British embrace coalition building across faiths. By David Miliband


Many learned people have stood in this hall and spoken of the values that are shared between the Abrahamic faiths. That is not my purpose today. I want to talk – I hope in a spirit of humility and respect – from my perspective as Foreign Secretary, about the political process of building coalitions and winning consent overseas for foreign policy goals. This question does not only arise in respect of our relations with Muslim-majority countries, but today I want to explore how we, the British government, work with those in Muslim-majority countries – governments and people – whose values we may not entirely share.
My argument starts from recognition of difference. It is based on the belief that there can be no single answer to the question of how we should live. I do believe there are universal values that can be traced through diverse cultures and religions. I do believe there are basic human rights that must be observed by every government and every individual. But as Prime Minister Gordon Brown has powerfully argued there is a global society where universal values and rights still leave room for extraordinarily rich and different ways of living.
Our challenge is to understand that while there is no single template for a good life, there must be a template – and a better template than the one we have now – for people of diverse views, that derive from different belief systems, to work together.
It is my privilege to represent a country of extraordinary diversity and remarkable history. But it is as well to be clear about the prejudices that British history generates, not just in Muslim-majority countries, but elsewhere too. Decisions taken many years ago on King Charles Street are still felt on the landscape of the Middle East and South Asia. Lines drawn on maps by colonial powers were succeeded, amongst other things, by the failure (it has to be said not just ours) to establish two states in Palestine. More recently, the invasion of Iraq and its aftermath aroused a sense of bitterness, distrust and resentment.

=== Entries supplied ===
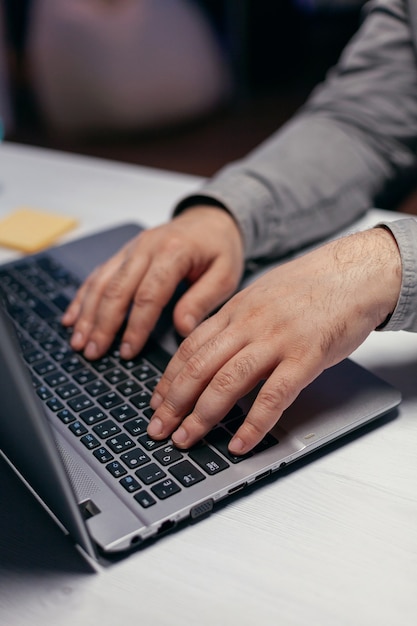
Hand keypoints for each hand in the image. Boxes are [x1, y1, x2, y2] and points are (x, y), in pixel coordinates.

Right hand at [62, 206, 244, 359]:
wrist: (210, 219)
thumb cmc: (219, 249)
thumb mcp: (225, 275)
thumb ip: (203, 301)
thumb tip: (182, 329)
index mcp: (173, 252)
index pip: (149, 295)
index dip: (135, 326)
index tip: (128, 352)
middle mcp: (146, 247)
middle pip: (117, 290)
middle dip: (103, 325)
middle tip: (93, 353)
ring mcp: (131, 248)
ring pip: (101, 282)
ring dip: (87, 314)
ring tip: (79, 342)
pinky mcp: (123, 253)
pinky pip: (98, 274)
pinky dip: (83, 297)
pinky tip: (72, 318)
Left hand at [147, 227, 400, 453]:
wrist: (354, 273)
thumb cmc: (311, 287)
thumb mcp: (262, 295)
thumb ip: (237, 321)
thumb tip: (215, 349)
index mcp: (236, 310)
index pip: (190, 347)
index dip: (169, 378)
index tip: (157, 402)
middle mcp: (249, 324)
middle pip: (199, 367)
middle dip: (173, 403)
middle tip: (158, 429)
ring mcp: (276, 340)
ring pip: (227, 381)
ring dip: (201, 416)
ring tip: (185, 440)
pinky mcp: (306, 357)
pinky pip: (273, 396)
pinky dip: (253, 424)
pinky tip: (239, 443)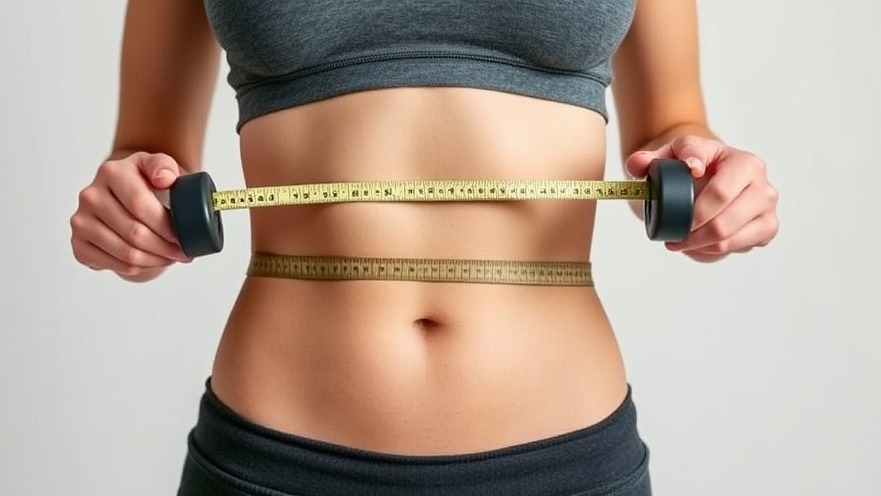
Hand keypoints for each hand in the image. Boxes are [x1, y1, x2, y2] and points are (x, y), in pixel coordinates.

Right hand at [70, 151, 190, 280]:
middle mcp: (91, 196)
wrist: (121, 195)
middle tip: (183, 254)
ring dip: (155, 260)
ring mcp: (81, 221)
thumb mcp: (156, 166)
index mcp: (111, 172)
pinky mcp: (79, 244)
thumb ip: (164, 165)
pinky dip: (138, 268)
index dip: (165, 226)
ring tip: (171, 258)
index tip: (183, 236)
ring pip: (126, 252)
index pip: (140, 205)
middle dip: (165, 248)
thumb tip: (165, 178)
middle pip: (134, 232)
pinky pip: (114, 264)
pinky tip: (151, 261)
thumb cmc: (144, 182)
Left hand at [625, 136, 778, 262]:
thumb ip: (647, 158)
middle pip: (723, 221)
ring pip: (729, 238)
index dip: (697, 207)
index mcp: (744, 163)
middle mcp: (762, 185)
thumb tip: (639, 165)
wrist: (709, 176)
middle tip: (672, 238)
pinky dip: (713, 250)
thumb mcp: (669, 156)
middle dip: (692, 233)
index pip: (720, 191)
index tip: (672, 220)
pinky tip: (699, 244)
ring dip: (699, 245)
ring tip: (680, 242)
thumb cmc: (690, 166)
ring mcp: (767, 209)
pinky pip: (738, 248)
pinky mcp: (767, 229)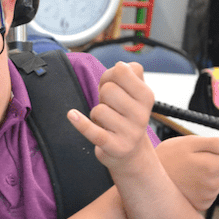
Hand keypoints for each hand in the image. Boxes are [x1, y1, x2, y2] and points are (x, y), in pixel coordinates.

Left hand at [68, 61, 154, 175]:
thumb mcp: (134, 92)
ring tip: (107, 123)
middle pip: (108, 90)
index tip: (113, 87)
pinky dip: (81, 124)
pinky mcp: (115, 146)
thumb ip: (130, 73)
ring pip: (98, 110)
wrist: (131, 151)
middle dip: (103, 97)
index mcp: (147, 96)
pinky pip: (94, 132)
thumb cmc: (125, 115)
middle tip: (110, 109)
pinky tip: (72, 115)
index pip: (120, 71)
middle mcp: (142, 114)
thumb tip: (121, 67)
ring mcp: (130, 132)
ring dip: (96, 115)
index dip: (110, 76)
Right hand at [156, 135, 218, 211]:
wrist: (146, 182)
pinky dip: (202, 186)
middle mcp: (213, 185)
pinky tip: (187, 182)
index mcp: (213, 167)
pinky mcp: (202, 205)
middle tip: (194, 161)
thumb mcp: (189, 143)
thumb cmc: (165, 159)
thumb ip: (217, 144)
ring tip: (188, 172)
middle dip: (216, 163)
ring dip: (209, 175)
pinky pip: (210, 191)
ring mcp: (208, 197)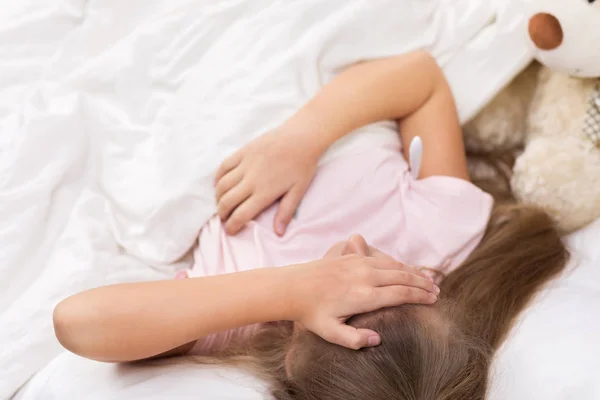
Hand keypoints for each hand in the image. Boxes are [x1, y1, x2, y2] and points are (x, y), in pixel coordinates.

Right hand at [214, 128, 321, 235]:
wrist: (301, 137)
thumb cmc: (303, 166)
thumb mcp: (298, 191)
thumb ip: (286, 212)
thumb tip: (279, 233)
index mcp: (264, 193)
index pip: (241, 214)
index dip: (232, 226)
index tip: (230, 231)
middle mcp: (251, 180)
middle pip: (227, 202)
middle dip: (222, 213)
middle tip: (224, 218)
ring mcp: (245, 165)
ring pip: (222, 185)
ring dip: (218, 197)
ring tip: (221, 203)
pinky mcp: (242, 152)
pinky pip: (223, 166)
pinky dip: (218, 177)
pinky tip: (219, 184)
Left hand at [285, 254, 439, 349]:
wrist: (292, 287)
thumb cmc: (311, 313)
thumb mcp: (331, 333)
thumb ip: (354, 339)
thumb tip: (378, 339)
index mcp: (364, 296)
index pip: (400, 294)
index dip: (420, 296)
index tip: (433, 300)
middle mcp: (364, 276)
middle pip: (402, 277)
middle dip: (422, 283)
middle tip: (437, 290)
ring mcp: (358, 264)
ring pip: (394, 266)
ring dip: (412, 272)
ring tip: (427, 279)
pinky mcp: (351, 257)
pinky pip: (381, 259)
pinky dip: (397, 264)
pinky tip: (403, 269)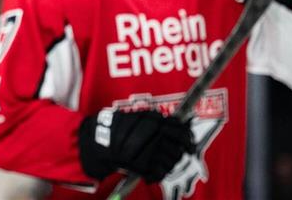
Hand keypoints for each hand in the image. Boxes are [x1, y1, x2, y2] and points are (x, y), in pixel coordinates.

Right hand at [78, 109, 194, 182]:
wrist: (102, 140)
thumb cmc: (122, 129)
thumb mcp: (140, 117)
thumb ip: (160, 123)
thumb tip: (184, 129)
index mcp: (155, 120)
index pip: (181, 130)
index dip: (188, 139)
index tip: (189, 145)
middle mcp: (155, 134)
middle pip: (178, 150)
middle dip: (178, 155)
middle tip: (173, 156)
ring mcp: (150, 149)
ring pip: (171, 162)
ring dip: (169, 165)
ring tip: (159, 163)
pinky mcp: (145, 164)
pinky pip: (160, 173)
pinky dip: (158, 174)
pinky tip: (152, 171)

=== Your instructions ===
Answer these questions from the text on coalition building across faiths:
(a) What office does the speaker say he holds?
(b) Which Prime Minister is credited with arguing that there is a global society?
(c) On which street does the text say decisions were taken many years ago that are still felt in the Middle East and South Asia?

=== Answer space ===
(a) Foreign Secretary
(b) Gordon Brown
(c) King Charles Street